Als langjähriger Vorsitzender des Landesverbandes Hamburg sowie der Ortsgruppe Hamburg-Bille lenkte Franz-Wilhelm mit Weitsicht, Engagement und großer Leidenschaft die Geschicke des Sports. Doch nicht nur als Funktionär, auch als aktiver Sportler war er vielen ein Vorbild: Bis Mitte der 1970er-Jahre stand er selbst als Radballer auf dem Spielfeld, ehe er seine Erfahrung als Trainer im Radball und Radpolo an die nächsten Generationen weitergab.

Franz-Wilhelm Kahl mit anderen Sportlern auf der Hamburger Radballmeisterschaft (1974)

Franz-Wilhelm Kahl mit anderen Sportlern auf der Hamburger Radballmeisterschaft (1974)

Ein besonderes Anliegen war ihm stets die Förderung des internationalen Austauschs.

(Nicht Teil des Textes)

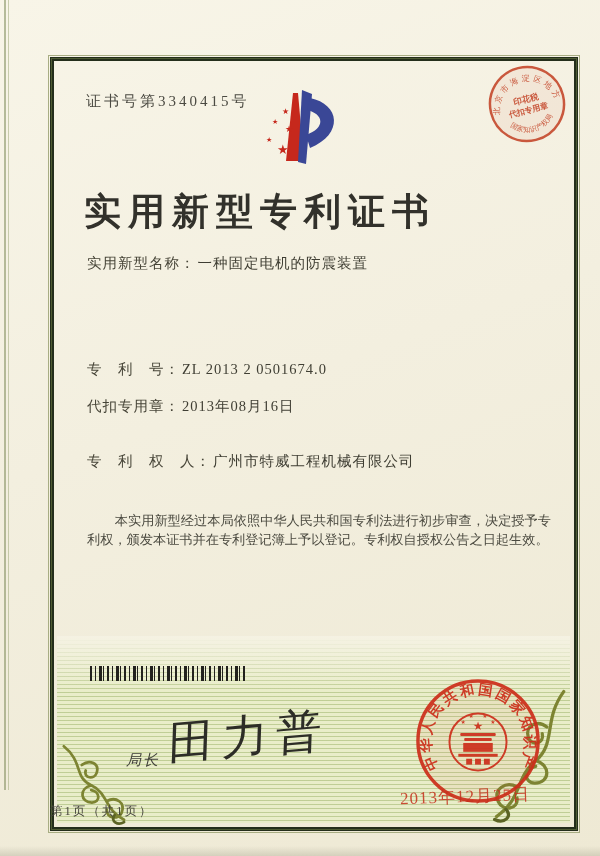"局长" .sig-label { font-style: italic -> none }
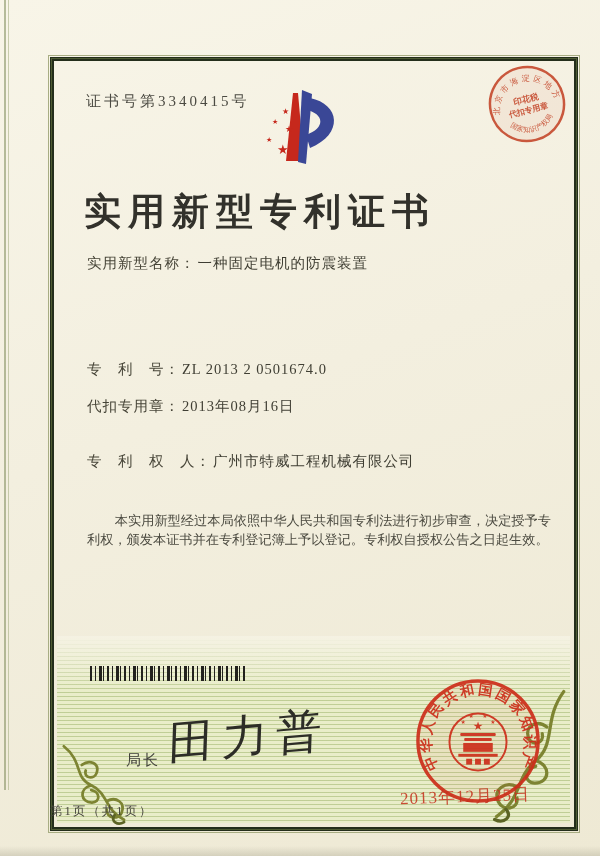"第1页（共1页）" .footer { text-align: left -> center }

Bis in die späten 1990er-Jahre organisierte Franz-Wilhelm die internationalen Osterturniere in Hamburg, die Teilnehmerinnen und Teilnehmer aus ganz Europa zusammenführten und den Sport über Ländergrenzen hinweg stärkten.

Mit der Wiedervereinigung Deutschlands zeigte Franz-Wilhelm einmal mehr seinen Weitblick und seine Tatkraft. Früh knüpfte er Kontakte zu Radsportvereinen in Ostdeutschland und baute insbesondere mit dem Radsportverein Perleberg eine enge und nachhaltige Partnerschaft auf. Durch zahlreiche gegenseitige Besuche und Freundschaftsturniere trug er entscheidend zum Wiederaufbau und zur Entwicklung des Sports vor Ort bei.

Ein weiterer Höhepunkt seines Wirkens war das Jahr 2001, als es ihm gelang, anlässlich des 100-jährigen Bestehens der Ortsgruppe Hamburg-Bille die Deutsche Meisterschaft im 6er-Rasenradball in die Hansestadt zu holen – ein unvergessliches Ereignis für den gesamten Verein.

Bei all seinem Wirken stand für Franz-Wilhelm stets eines im Mittelpunkt: das kameradschaftliche Miteinander. Er lebte die solidarischen Werte unseres Verbandes mit Überzeugung und Herzblut und prägte damit Generationen von Sportlerinnen und Sportlern.

Im Jahr 2012 zog sich Franz-Wilhelm aus der ersten Reihe der Verantwortung zurück und übergab den Staffelstab, blieb dem Verein jedoch weiterhin eng verbunden und stand jederzeit mit Rat und Tat zur Seite. Als Zeichen der Anerkennung wurde ihm im selben Jahr vom Bundesvorstand des RKB der Ehrenbrief verliehen, der im Rahmen einer würdigen Feier in Hamburg überreicht wurde – eine Ehrung, die ihn mit großer Freude und Dankbarkeit erfüllte.

Auch in den darauffolgenden Jahren war Franz-Wilhelm, wo immer es ihm möglich war, präsent – sei es bei Vereinsveranstaltungen oder bei sportlichen Ereignissen in der Halle Leuschnerstraße. Seine Verbundenheit und sein Interesse am Geschehen blieben ungebrochen.

Wir verlieren mit Franz-Wilhelm einen Vorreiter, Motor und geschätzten Freund des Hamburger Hallenradsports. Sein Wirken wird unvergessen bleiben, und wir werden ihm stets ein ehrendes Andenken bewahren.

Unser tiefes Mitgefühl gilt seiner Frau Ingrid, seinen Töchtern Heike, Carmen und Corinna, die selbst viele Jahre erfolgreich im Radpolo aktiv waren, sowie seiner großen Familie, die ihm stets Halt und Heimat war.

Franz-Wilhelm wird immer einen festen Platz in unserem Verband behalten.